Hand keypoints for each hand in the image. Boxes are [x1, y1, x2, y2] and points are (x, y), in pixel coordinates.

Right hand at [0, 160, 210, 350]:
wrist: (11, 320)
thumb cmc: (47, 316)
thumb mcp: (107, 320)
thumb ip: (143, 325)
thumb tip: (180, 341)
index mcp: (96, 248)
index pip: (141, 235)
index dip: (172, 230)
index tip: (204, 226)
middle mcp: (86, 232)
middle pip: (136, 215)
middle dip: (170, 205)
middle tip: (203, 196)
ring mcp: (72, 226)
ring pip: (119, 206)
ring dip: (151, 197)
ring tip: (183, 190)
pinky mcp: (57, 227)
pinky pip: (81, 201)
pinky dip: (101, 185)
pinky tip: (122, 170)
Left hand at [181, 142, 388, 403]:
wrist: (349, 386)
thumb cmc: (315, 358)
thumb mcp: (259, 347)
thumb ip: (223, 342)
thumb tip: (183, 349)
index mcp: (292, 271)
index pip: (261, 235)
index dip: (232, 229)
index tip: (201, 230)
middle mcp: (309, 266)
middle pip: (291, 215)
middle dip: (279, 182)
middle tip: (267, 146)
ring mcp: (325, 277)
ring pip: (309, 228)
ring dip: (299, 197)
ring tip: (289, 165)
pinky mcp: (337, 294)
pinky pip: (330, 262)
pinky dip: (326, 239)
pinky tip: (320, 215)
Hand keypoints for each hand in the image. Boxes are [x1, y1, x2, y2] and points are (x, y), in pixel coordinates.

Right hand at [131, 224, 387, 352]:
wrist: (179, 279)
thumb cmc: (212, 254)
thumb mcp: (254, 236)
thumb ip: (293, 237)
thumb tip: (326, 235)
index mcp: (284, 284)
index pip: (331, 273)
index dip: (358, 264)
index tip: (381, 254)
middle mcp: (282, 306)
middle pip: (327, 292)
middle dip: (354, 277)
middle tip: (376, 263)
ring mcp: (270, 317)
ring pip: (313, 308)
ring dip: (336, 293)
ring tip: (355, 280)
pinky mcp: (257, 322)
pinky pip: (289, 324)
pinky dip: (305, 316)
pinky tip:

» TO DO: Using the data above, extract exactly the lines from the one that holds "pinky mcp: (337, 294)" to the one that holds "index mcp: (284, 284)", both ends included, and no others.

» RESPONSE AREA:
pinky mcp: (337, 294)
pinky pip: (330, 262)
pinky dip: (326, 239)
pinky tip: (320, 215)
Hand keypoints for each hand in the image. Boxes are [x1, y1, x2, y2] and points are (x, y), in pixel coordinates.

Right hand at [131, 224, 387, 352]:
wrist: (179, 279)
thumb cmc: (212, 254)
thumb mcp: (254, 236)
thumb ip: (293, 237)
thumb tip: (326, 235)
index mcp: (284, 284)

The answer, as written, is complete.